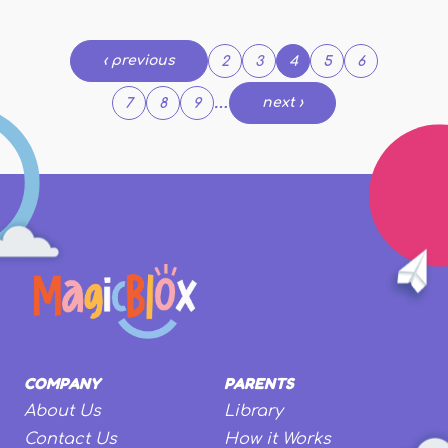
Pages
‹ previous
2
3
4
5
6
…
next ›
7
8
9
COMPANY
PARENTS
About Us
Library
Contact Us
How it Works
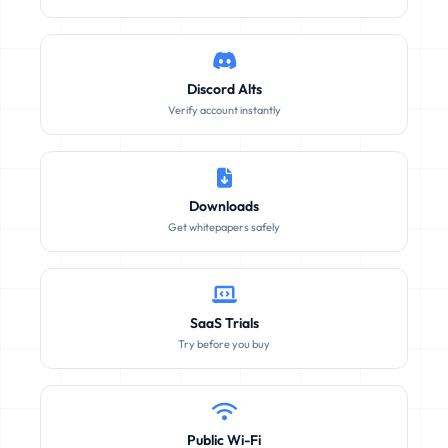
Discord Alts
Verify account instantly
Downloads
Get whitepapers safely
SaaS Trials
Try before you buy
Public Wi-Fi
--*--
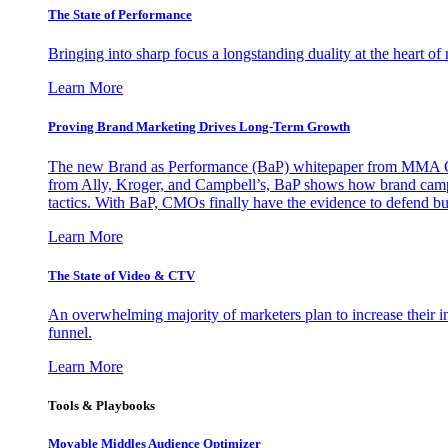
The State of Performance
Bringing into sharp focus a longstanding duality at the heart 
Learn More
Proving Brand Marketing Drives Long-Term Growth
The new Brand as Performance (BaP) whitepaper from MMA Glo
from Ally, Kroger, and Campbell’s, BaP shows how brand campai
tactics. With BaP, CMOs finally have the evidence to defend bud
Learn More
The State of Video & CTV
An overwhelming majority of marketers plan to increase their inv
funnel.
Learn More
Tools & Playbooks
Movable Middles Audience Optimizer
--*--
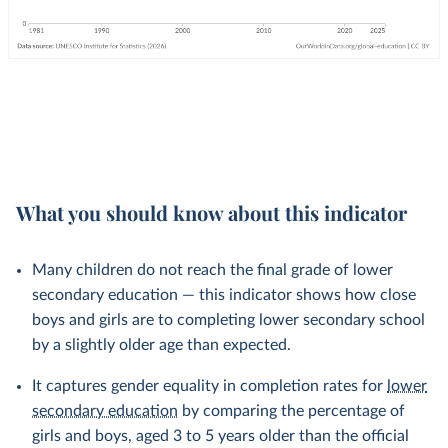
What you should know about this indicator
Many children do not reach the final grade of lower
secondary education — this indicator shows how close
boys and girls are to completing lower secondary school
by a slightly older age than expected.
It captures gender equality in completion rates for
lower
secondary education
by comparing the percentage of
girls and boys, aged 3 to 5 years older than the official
--*--
## [Work to complete]
From the records, pull out every line that contains the word "than" and copy each one in full.

## [Reply to the exercise]
by a slightly older age than expected.
girls and boys, aged 3 to 5 years older than the official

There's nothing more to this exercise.